A sleep deficit of less than one hour of nightly sleep, over the course of six days, can cause children with attention deficit hyperactivity disorder (ADHD) to be wary and less attentive.
Researchers writing in the journal Sleep discovered even moderate reductions in sleep duration can affect an ADHD child’s brain and their neurobehavioral functioning, which in turn appears to have a negative impact on their academic performance.
Investigators discovered an average nightly sleep loss of about 55 minutes for six nights was associated with deteriorating performance including inattention, omission and depressed reaction time in children with attention deficit disorder.
“Moderate sleep restriction leads to a detectable negative impact on the neurobehavioral functioning of children with ADHD and healthy controls, leading to a clinical level of impairment in children with ADHD,” said lead author and principal investigator Reut Gruber, Ph.D.
The National Institute of Mental Health reports that ADHD is one of the most common childhood disorders and is characterized by inattention, hyperactivity and impulsivity.

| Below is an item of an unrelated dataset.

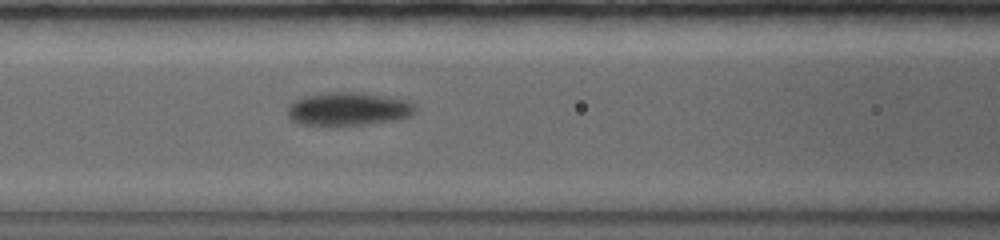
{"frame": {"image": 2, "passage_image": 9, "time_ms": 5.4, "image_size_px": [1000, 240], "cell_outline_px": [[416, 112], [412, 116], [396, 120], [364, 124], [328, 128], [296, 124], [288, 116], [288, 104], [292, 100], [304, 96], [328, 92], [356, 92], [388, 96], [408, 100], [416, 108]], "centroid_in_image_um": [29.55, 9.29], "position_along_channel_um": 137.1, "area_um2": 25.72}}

To be diagnosed with the disorder, a child must have symptoms for 6 months or more and to a degree that is greater than other children of the same age.
The study involved 43 children, 11 with ADHD and 32 controls. They had a mean age of about 9 years. After their baseline sleep was monitored for six nights, children were asked to eliminate one hour of nightly sleep for six consecutive nights by going to sleep one hour later than usual.
During the baseline and experimental periods, sleep was monitored at home using an actigraph, a computerized device that looks like a wristwatch. Mean nightly sleep time dropped from 487.75 minutes at baseline to 433.07 minutes for the ADHD group, and from 478.81 minutes at baseline to 444.67 minutes for the control group.
“The reduction in sleep duration in our study was modest and similar to the sleep deprivation that might occur in daily life,” Gruber said.
“Thus, even small changes in dinner time, computer time, or staying up to do homework could result in poorer neurobehavioral functioning the following day and affect sustained attention and vigilance, which are essential for optimal academic performance.”
Gruber added that the problem of inadequate sleep in students needs to be prioritized and addressed by the educational system.
“An important implication of the present study is that investments in programs that aim to decrease sleep deprivation may lead to improvements in neurobehavioral functioning and academic performance,” she said.